[Saved data entries]
((
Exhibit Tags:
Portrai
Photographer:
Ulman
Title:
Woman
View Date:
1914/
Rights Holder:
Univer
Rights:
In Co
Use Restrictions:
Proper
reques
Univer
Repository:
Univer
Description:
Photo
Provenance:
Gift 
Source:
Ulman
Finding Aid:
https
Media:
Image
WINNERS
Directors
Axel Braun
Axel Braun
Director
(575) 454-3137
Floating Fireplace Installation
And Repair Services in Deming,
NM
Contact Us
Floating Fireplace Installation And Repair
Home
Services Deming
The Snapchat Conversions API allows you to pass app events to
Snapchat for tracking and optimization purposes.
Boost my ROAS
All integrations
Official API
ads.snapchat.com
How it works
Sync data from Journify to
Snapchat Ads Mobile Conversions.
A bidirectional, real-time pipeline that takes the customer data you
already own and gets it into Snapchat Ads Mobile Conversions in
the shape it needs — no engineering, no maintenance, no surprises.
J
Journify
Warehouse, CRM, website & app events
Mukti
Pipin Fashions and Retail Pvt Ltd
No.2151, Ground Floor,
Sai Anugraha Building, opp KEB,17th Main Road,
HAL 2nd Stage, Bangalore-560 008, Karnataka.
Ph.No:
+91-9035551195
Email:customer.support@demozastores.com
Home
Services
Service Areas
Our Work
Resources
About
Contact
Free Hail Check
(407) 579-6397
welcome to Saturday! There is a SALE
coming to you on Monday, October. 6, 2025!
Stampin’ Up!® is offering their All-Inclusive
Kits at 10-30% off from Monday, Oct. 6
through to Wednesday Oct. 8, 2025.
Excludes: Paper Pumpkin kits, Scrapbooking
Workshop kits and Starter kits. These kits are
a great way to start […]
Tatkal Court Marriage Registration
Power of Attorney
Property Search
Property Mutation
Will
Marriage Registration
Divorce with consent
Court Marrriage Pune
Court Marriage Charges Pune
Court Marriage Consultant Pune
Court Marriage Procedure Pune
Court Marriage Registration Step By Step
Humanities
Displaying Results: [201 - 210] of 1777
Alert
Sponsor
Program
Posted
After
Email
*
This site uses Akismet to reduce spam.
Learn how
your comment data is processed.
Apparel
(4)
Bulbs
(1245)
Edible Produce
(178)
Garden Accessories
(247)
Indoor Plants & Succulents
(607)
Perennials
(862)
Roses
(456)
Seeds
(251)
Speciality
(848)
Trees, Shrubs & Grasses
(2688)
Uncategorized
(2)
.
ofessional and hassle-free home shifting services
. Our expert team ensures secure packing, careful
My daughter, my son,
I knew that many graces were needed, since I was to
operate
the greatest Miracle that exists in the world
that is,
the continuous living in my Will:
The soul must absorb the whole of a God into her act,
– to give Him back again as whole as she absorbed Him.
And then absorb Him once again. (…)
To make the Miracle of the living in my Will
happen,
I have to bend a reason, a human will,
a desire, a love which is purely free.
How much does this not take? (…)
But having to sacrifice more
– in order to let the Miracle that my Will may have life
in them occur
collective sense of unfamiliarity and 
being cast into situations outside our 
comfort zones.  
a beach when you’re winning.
))
WORK ITEM –
Change every occurrence of "Court Marriage" to "Civil Marriage" throughout the listing above, and reproduce all of its lines with everything else left as it is.

FINISHED TASK –
Exhibit Tags:
Portrai
Photographer:
Ulman
Title:
Woman
View Date:
1914/
Rights Holder:
Univer
Rights:
In Co
Use Restrictions:
Proper
reques
Univer
Repository:
Univer
Description:
Photo
Provenance:
Gift 
Source:
Ulman
Finding Aid:
https
Media:
Image
WINNERS
Directors
Axel Braun
Axel Braun
Director
(575) 454-3137
Floating Fireplace Installation
And Repair Services in Deming,
NM
Contact Us
Floating Fireplace Installation And Repair
Home
Services Deming
The Snapchat Conversions API allows you to pass app events to
Snapchat for tracking and optimization purposes.
Boost my ROAS
All integrations
Official API
ads.snapchat.com
How it works
Sync data from Journify to
Snapchat Ads Mobile Conversions.
A bidirectional, real-time pipeline that takes the customer data you
already own and gets it into Snapchat Ads Mobile Conversions in
the shape it needs — no engineering, no maintenance, no surprises.
J
Journify
Warehouse, CRM, website & app events
Mukti
Pipin Fashions and Retail Pvt Ltd
No.2151, Ground Floor,
Sai Anugraha Building, opp KEB,17th Main Road,
HAL 2nd Stage, Bangalore-560 008, Karnataka.
Ph.No:
+91-9035551195
Email:customer.support@demozastores.com
Home
Services
Service Areas
Our Work
Resources
About
Contact
Free Hail Check
(407) 579-6397
welcome to Saturday! There is a SALE
coming to you on Monday, October. 6, 2025!
Stampin’ Up!® is offering their All-Inclusive
Kits at 10-30% off from Monday, Oct. 6
through to Wednesday Oct. 8, 2025.
Excludes: Paper Pumpkin kits, Scrapbooking
Workshop kits and Starter kits. These kits are
a great way to start […]
Tatkal Civil Marriage Registration
Power of Attorney
Property Search
Property Mutation
Will
Marriage Registration
Divorce with consent
Court Marrriage Pune
Civil Marriage Charges Pune
Civil Marriage Consultant Pune
Civil Marriage Procedure Pune
Civil Marriage Registration Step By Step
Humanities
Displaying Results: [201 - 210] of 1777
Alert
Sponsor
Program
Posted
After
Email
*
This site uses Akismet to reduce spam.
Learn how
your comment data is processed.
Apparel
(4)
Bulbs
(1245)
Edible Produce
(178)
Garden Accessories
(247)
Indoor Plants & Succulents
(607)
Perennials
(862)
Roses
(456)
Seeds
(251)
Speciality
(848)
Trees, Shrubs & Grasses
(2688)
Uncategorized
(2)
.
ofessional and hassle-free home shifting services
. Our expert team ensures secure packing, careful
My daughter, my son,
I knew that many graces were needed, since I was to
operate
the greatest Miracle that exists in the world
that is,
the continuous living in my Will:
The soul must absorb the whole of a God into her act,
– to give Him back again as whole as she absorbed Him.
And then absorb Him once again. (…)
To make the Miracle of the living in my Will
happen,
I have to bend a reason, a human will,
a desire, a love which is purely free.
How much does this not take? (…)
But having to sacrifice more
– in order to let the Miracle that my Will may have life
in them occur
collective sense of unfamiliarity and 
being cast into situations outside our 
comfort zones.  
a beach when you’re winning.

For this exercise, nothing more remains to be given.